In Barack's mind, black anger and resentment at "racial injustice
and inequality" are "legitimate." But the anger and resentment of
white folks, about affirmative action, crime and forced busing are
born of misperceptions -- and of "bogus claims of racism"
manipulated and exploited by conservative columnists and
commentators to keep the racial pot boiling and retain power, so
the right can continue to do the bidding of the corporations that
are the real enemy.

Barack has stumbled into the eternal failing of the left-wing
populist. He cannot concede that the anger of white America -- that
its right to equal justice has been sacrificed to salve the
consciences of guilt-besotted liberals -- is a legitimate anger.
The truth that Barack dare not speak is that reverse discrimination
is pandemic and that the folks in Middle Pennsylvania have a valid
grievance that ought to be addressed.

So, Barack sought in Philadelphia to redirect their anger.

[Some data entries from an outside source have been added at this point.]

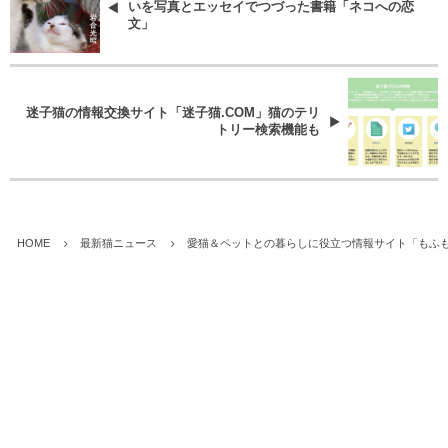
いを写真とエッセイでつづった書籍「ネコへの恋
文」
迷子猫の情報交換サイト「迷子猫.COM」猫のテリ
トリー検索機能も
HOME
最新猫ニュース
愛猫＆ペットとの暮らしに役立つ情報サイト「もふ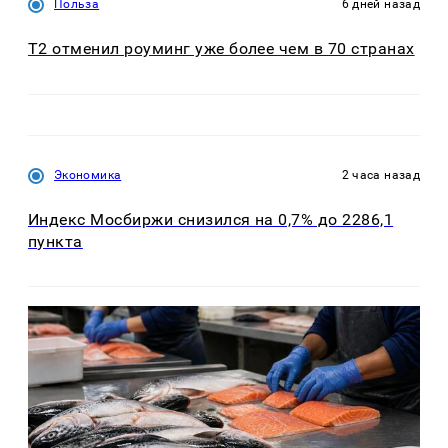
Польза
6 дней назад
Т2 отменил роуминг уже более чем в 70 странах
Экономика
2 часа назад
Индекс Мосбиржи снизился на 0,7% до 2286,1
пункта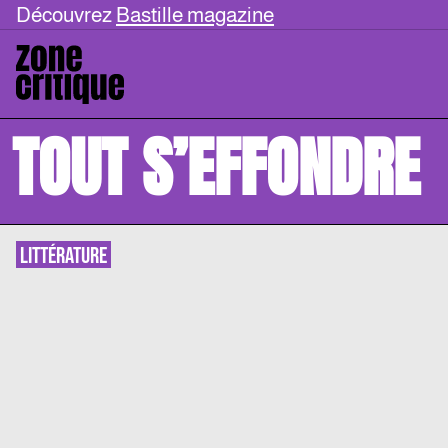
Découvrez
Bastille magazine
TOUT S’EFFONDRE
LITTÉRATURE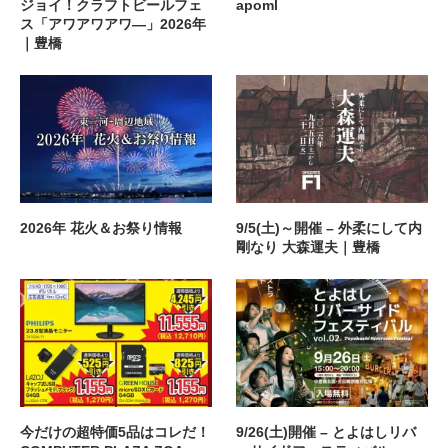
ジョイ！クラフトビールフェ
apoml
ス「アワアワアワ―」2026年
｜豊橋
2026年 花火＆お祭り情報
9/5(土)～開催 – 外柔にして内
剛なり 大森運夫｜豊橋
今だけの超特価5品はコレだ！
9/26(土)開催 – とよはしリバ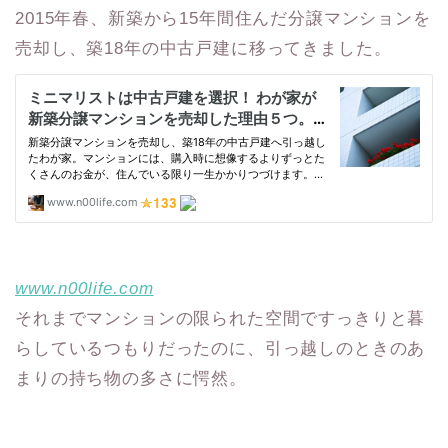
2015年春、新築から15年間住んだ分譲マンションを
売却し、築18年の中古戸建に移ってきました。
www.n00life.com
それまでマンションの限られた空間ですっきりと暮
らしているつもりだったのに、引っ越しのときのあ
まりの持ち物の多さに愕然。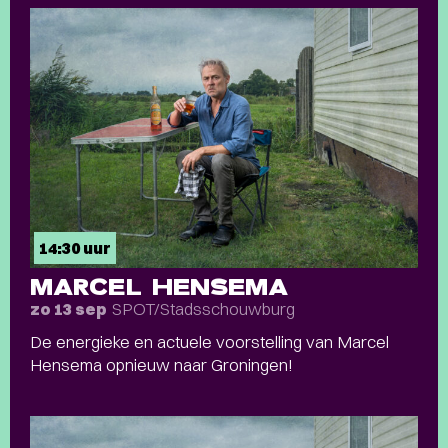
14:30 uur
MARCEL HENSEMA
SPOT/Stadsschouwburg
zo 13 sep
De energieke en actuele voorstelling van Marcel
Hensema opnieuw naar Groningen!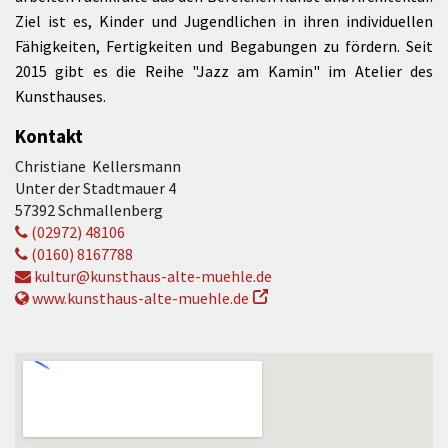
Ziel ist es, Kinder und Jugendlichen in ihren individuellen
Fähigkeiten, Fertigkeiten und Begabungen zu fördern. Seit
2015 gibt es die Reihe "Jazz am Kamin" im Atelier des
Kunsthauses.
Kontakt
Christiane Kellersmann
Unter der Stadtmauer 4
57392 Schmallenberg
(02972) 48106
(0160) 8167788
kultur@kunsthaus-alte-muehle.de
www.kunsthaus-alte-muehle.de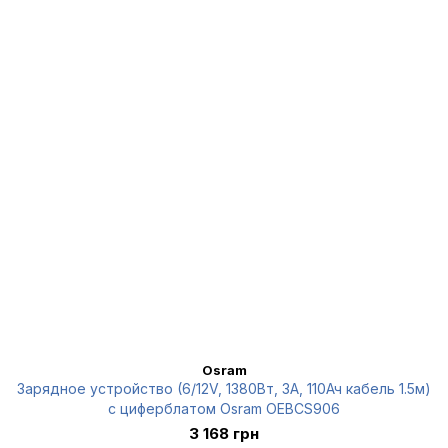
Osram
Зарядное устройство (6/12V, 1380Вт, 3А, 110Ач кабель 1.5м)
с циферблатом Osram OEBCS906
3 168 грн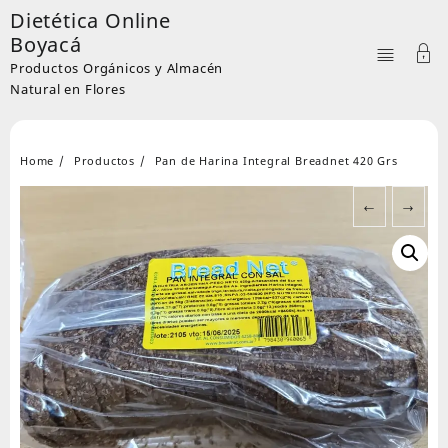
Skip
Dietética Online
to
Boyacá
content
Productos Orgánicos y Almacén
Natural en Flores
Home
Productos
Pan de Harina Integral Breadnet 420 Grs
←
→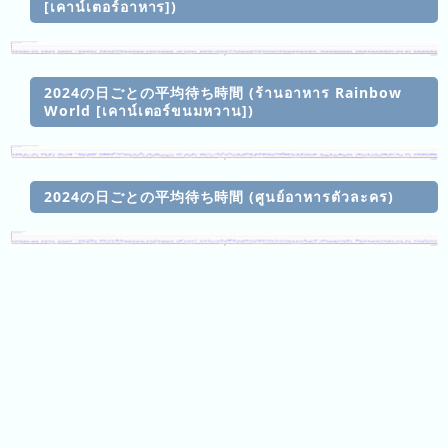
[เคาน์เตอร์อาหาร])
วัน
การ
นี้
2024の日ごとの平均待ち時間 (ร้านอาหาร Rainbow
จัด
World [เคาน์เตอร์ขนมหวาน])
การ
อันดับ
จัด
ฝูงชน
อันดับ
2024の日ごとの平均待ち時間 (ศูนย์อาหารตัวละคร)
ของ
เมื่อ
วาน
การ
จัด
อันดับ
ของ
เดือน
นี้
การ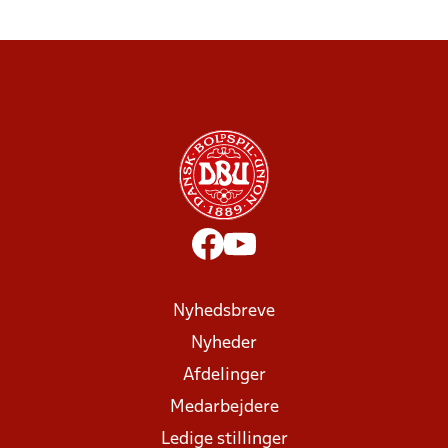
Nyhedsbreve
Nyheder
Afdelinger
Medarbejdere
Ledige stillinger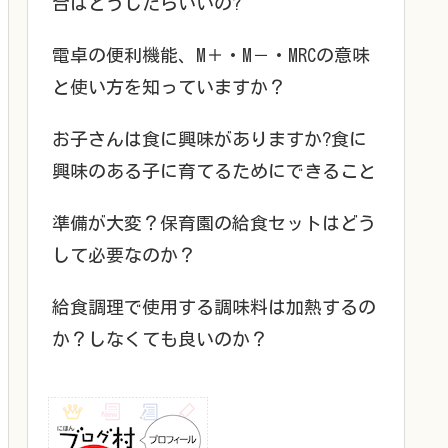
合はどうしたらいいの?
電卓の便利機能、M＋・M－・MRCの意味
と使い方を知っていますか？
お子さんは食に興味がありますか?食に
興味のある子に育てるためにできること
準備が大変？保育園の給食セットはどう
して必要なのか？
給食調理で使用する調味料は加熱するの
か？しなくても良いのか？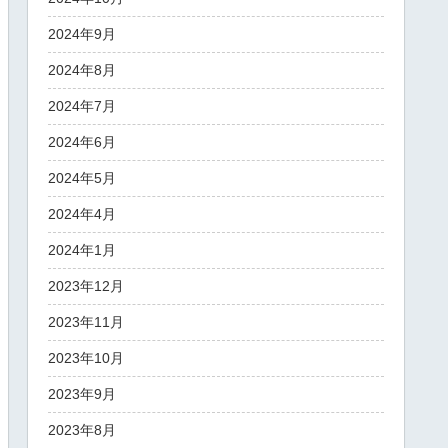
2024年9月
2024年8月
2024年7月
2024年6月
2024年5月
2024年4月
2024年1月
2023年12月
2023年11月
2023年10月
2023年9月
2023年8月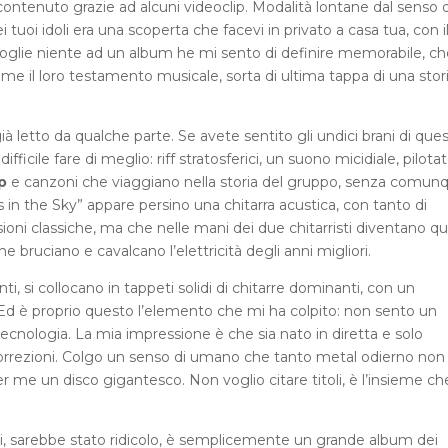
 contenuto grazie ad alcuni videoclip. Modalità lontane dal senso d
tuoi idoli era una scoperta che facevi in privato a casa tua, con i
oglie niente ad un album he mi sento di definire memorabile, ch
 il loro testamento musicale, sorta di ultima tappa di una stor
à letto da qualche parte. Se avete sentito gli undici brani di que
ficile fare di meglio: riff stratosferici, un suono micidiale, pilota
p
e canzoni che viaggiano nella storia del gruppo, senza comun
s in the Sky” appare persino una chitarra acustica, con tanto di
ioni classiche, ma che nelle mani dei due chitarristi diventano qu
che bruciano e cavalcano l’elettricità degli anni migliori.
i, si collocano in tappeti solidi di chitarre dominanti, con un
Ed è proprio questo l’elemento che mi ha colpito: non sento un
 tecnologia. La mia impressione è che sia nato in diretta e solo
orrezioni. Colgo un senso di umano che tanto metal odierno non
r me un disco gigantesco. Non voglio citare titoli, è l’insieme ch
, sarebbe stato ridicolo, è semplicemente un grande album dei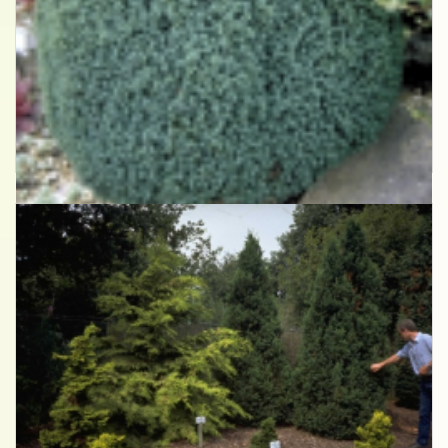
Dwergcypres
Chamaecyparis lawsoniana 'Nymph'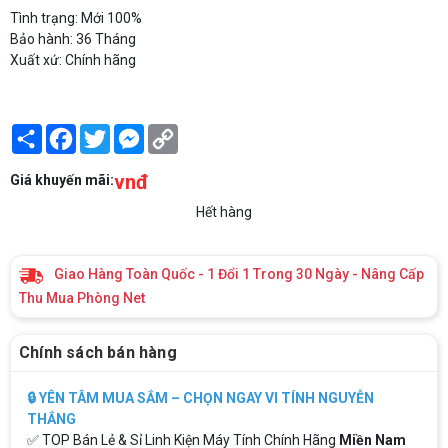
Tình trạng: Mới 100%
Bảo hành: 36 Tháng
Xuất xứ: Chính hãng
Share
Facebook
Twitter
Messenger
Copy
Link
vnđ
Giá khuyến mãi:
Hết hàng
Giao Hàng Toàn Quốc - 1 Đổi 1 Trong 30 Ngày - Nâng Cấp
Thu Mua Phòng Net
Chính sách bán hàng
🔒 YÊN TÂM MUA SẮM – CHỌN NGAY VI TÍNH NGUYỄN
THẮNG
✅ TOP Bán Lẻ & Sỉ Linh Kiện Máy Tính Chính Hãng
Miền Nam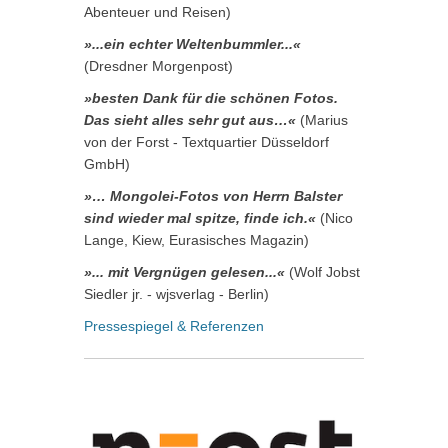
Abenteuer und Reisen)
»...ein echter Weltenbummler...«
(Dresdner Morgenpost)
»besten Dank für die schönen Fotos.
Das sieht alles sehr gut aus…«
(Marius
von der Forst - Textquartier Düsseldorf
GmbH)
»… Mongolei-Fotos von Herrn Balster
sind wieder mal spitze, finde ich.«
(Nico
Lange, Kiew, Eurasisches Magazin)
»... mit Vergnügen gelesen...«
(Wolf Jobst
Siedler jr. - wjsverlag - Berlin)
Pressespiegel & Referenzen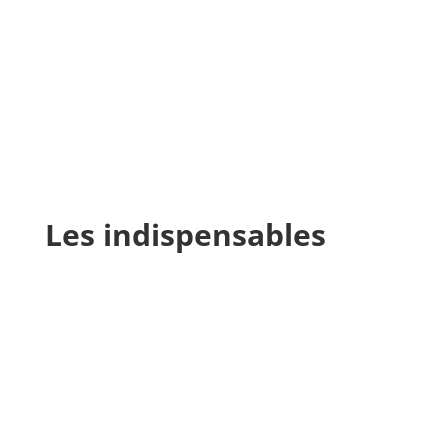
Les indispensables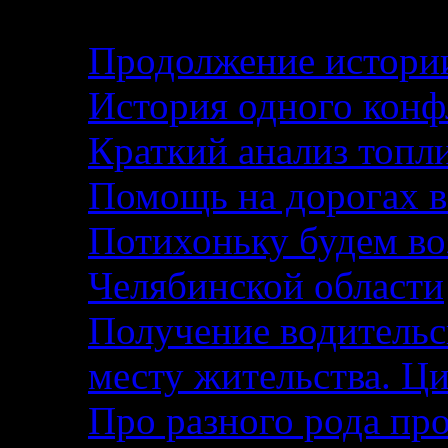
Продолжение истории
История одного кон
Краткий анализ топл
Помощь на дорогах в
Потихоньку будем воз
Челябинской области
Получение водительс
месту жительства. Ци
Про разного рода п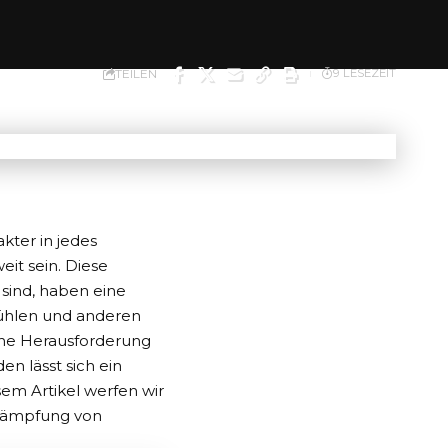
TEILEN
9 LESEZEIT
kter in jedes
it sein. Diese
 sind, haben eine
tühlen und anderen
ine Herausforderung
n lässt sich ein
em Artikel werfen wir
ämpfung von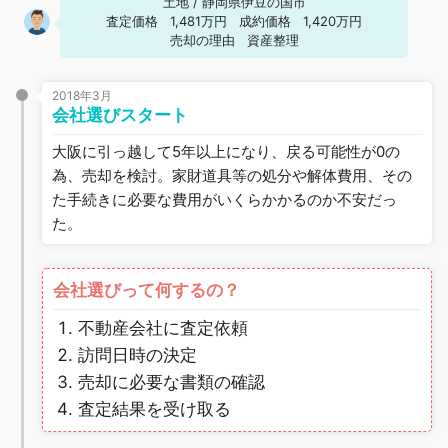
土地
/
静岡県伊豆の国市
査定価格
1,481万円
成約価格
1,420万円
売却の理由
資産整理
2018年3月
会社選びスタート
大阪に引っ越して5年以上になり、戻る可能性が0の
為、売却を検討。家財道具等の処分や解体費用、その
た手続きに必要な費用がいくらかかるのか不安だっ
た。
会社選びって何するの？
不動産会社に査定依頼
訪問日時の決定
売却に必要な書類の確認
査定結果を受け取る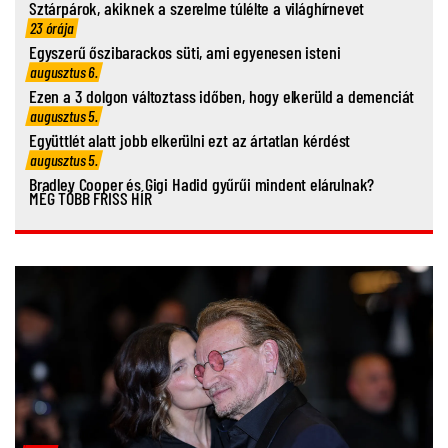
Sztárpárok, akiknek a szerelme túlélte a világhírnevet
23 órája
Egyszerű őszibarackos süti, ami egyenesen isteni
augusztus 6.
Ezen a 3 dolgon változtass időben, hogy elkerüld a demenciát
augusztus 5.
Együttlét alatt jobb elkerülni ezt az ártatlan kérdést
augusztus 5.
Bradley Cooper és Gigi Hadid gyűrűi mindent elárulnak?
MÉG TÖBB FRISS HÍR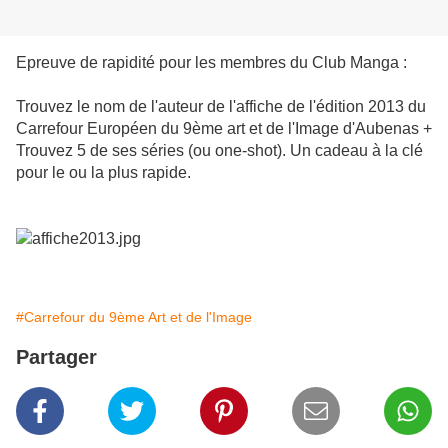
Epreuve de rapidité pour les membres du Club Manga :
Trouvez le nom de l'auteur de l'affiche de l'édition 2013 du
Carrefour Européen du 9ème art et de l'Image d'Aubenas +
Trouvez 5 de ses séries (ou one-shot). Un cadeau à la clé
pour le ou la plus rapide.
#Carrefour du 9ème Art et de l'Image
Partager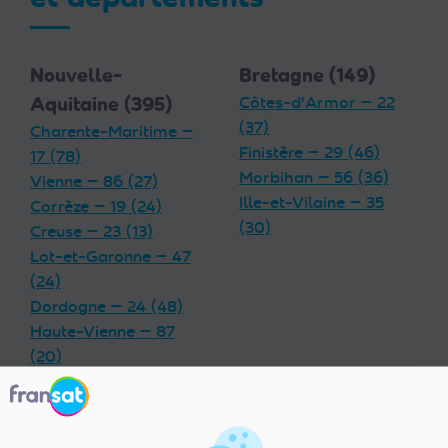
Nouvelle-
Bretagne (149)
Aquitaine (395)
Côtes-d'Armor — 22
(37)
Charente-Maritime —
Finistère — 29 (46)
17 (78)
Morbihan — 56 (36)
Vienne — 86 (27)
Ille-et-Vilaine — 35
Corrèze — 19 (24)
(30)
Creuse — 23 (13)
Lot-et-Garonne — 47
(24)
Dordogne — 24 (48)
Haute-Vienne — 87
(20)
Charente — 16 (32)
Landes — 40 (33)
Gironde — 33 (55)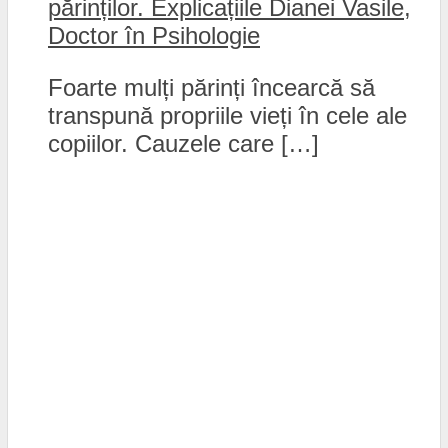
părinților. Explicațiile Dianei Vasile,
Doctor în Psihologie
Foarte mulți părinți încearcă să
transpună propriile vieți în cele ale
copiilor. Cauzele care […]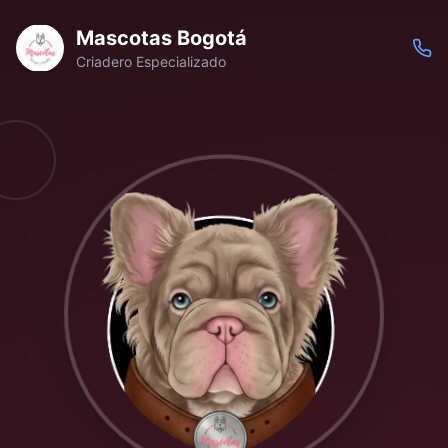
Mascotas Bogotá
Criadero Especializado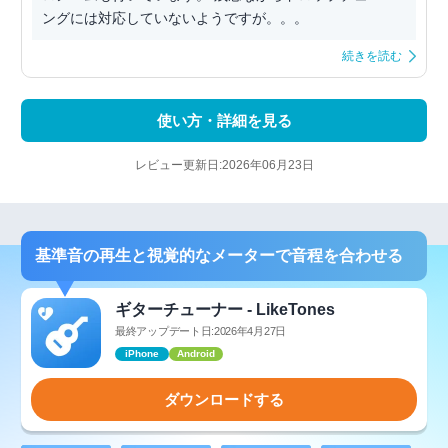
ングには対応していないようですが。。。
続きを読む
使い方・詳細を見る
レビュー更新日:2026年06月23日
基準音の再生と視覚的なメーターで音程を合わせる
ギターチューナー - LikeTones
最終アップデート日:2026年4月27日
iPhone
Android
ダウンロードする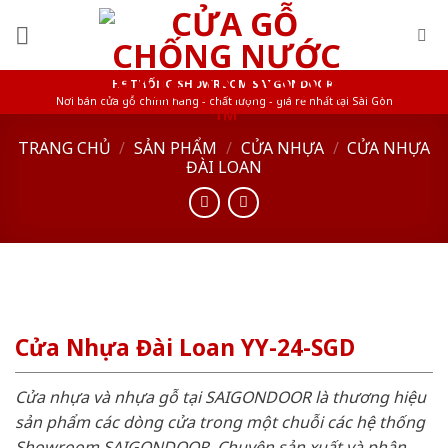
Skip
to
content
HỆ THỐNG SHOWROOM SAIGONDOOR
Nơi bán cửa gỗ chính hãng - chất lượng - giá rẻ nhất tại Sài Gòn
TRANG CHỦ
/
SẢN PHẨM
/
CỬA NHỰA
/
CỬA NHỰA
ĐÀI LOAN
Cửa Nhựa Đài Loan YY-24-SGD
Cửa nhựa và nhựa gỗ tại SAIGONDOOR là thương hiệu
sản phẩm các dòng cửa trong một chuỗi các hệ thống
Showroom SAIGONDOOR. Chuyên sản xuất và phân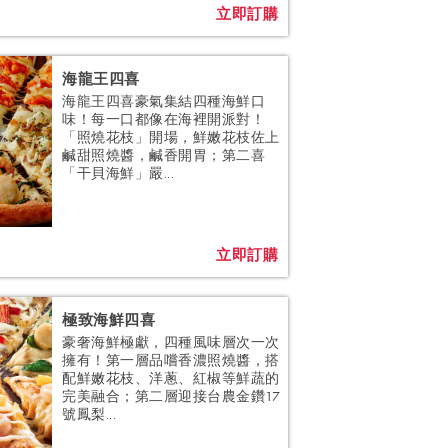
立即訂購
海龍王四喜
海龍王四喜豪氣集結四種海鮮口
味！每一口都像在海裡開派對！
「照燒花枝」開場，鮮嫩花枝佐上
鹹甜照燒醬，鹹香開胃；第二喜
「干貝海鮮」嚴...
立即訂購
極致海鮮四喜
豪奢海鮮極獻，四種風味層次一次
擁有！第一層品嚐香濃照燒醬，搭
配鮮嫩花枝、洋蔥、紅椒等鮮蔬的
完美融合；第二層迎接台農金鑽17
號鳳梨...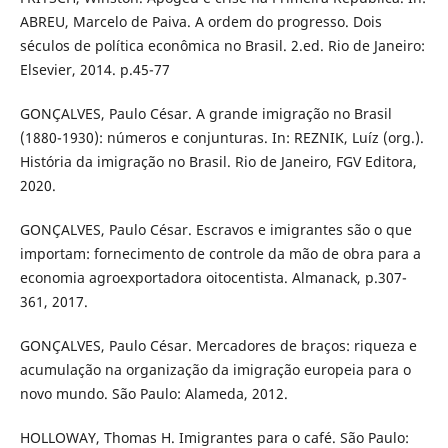
ABREU, Marcelo de Paiva. A ordem do progresso. Dois
séculos de política econômica no Brasil. 2.ed. Rio de Janeiro:
Elsevier, 2014. p.45-77
GONÇALVES, Paulo César. A grande imigração no Brasil
(1880-1930): números e conjunturas. In: REZNIK, Luíz (org.).
História da imigração no Brasil. Rio de Janeiro, FGV Editora,
2020.
GONÇALVES, Paulo César. Escravos e imigrantes são o que
importam: fornecimento de controle da mão de obra para a
economia agroexportadora oitocentista. Almanack, p.307-
361, 2017.
GONÇALVES, Paulo César. Mercadores de braços: riqueza e
acumulação na organização da imigração europeia para o
novo mundo. São Paulo: Alameda, 2012.
HOLLOWAY, Thomas H. Imigrantes para o café. São Paulo: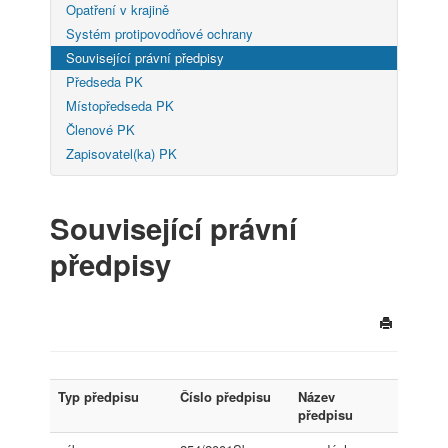
Opatření v krajině
Systém protipovodňové ochrany
Související právní předpisy
Předseda PK
Místopředseda PK
Členové PK
Zapisovatel(ka) PK
Související právní
předpisy
Typ předpisu
Číslo předpisu
Název
předpisu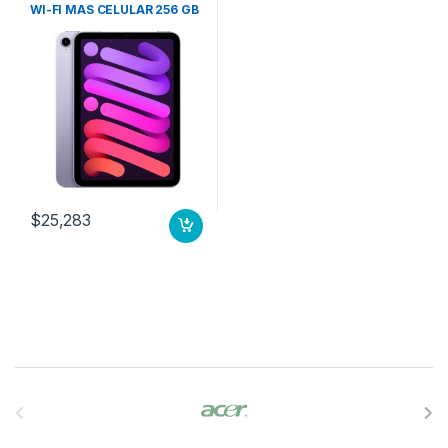
WI-FI MAS CELULAR 256 GB
MORADO
$
25,283
B
r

"(T)hese white resentments distracted attention from the real
culprits of the middle class squeeze -- a corporate culture rife
with inside dealing, questionable accounting practices and
short-term greed; a Washington dominated by lobbyists and special
interests; economic policies that favor the few over the many."

Barack is not wrong here. Corporations, out of naked greed, have
deserted America. And the Clinton and Bush administrations have
been unresponsive to the social impact of deindustrialization. But
Barack cannot concede that white Americans are today's victims of
state-sanctioned racism.

A gifted candidate, Barack, after stumbling for 48 hours, has
regained his footing with his witty ripostes about Hillary being
"Annie Oakley" with her "six-shooter," spending her Sunday mornings
"out on the duck blind."

Obama's remarks about small-town America told us little about
small-town America, but a lot about Barack. He is yet another
cookie-cutter liberal who has absorbed and internalized the
prejudices of that blinkered breed. He is an African-American John
Lindsay, the great liberal hope of the Nixon-Agnew era, of whom
Frank Manckiewicz once said: He was the only populist he knew who
played squash every day at the Yale Club.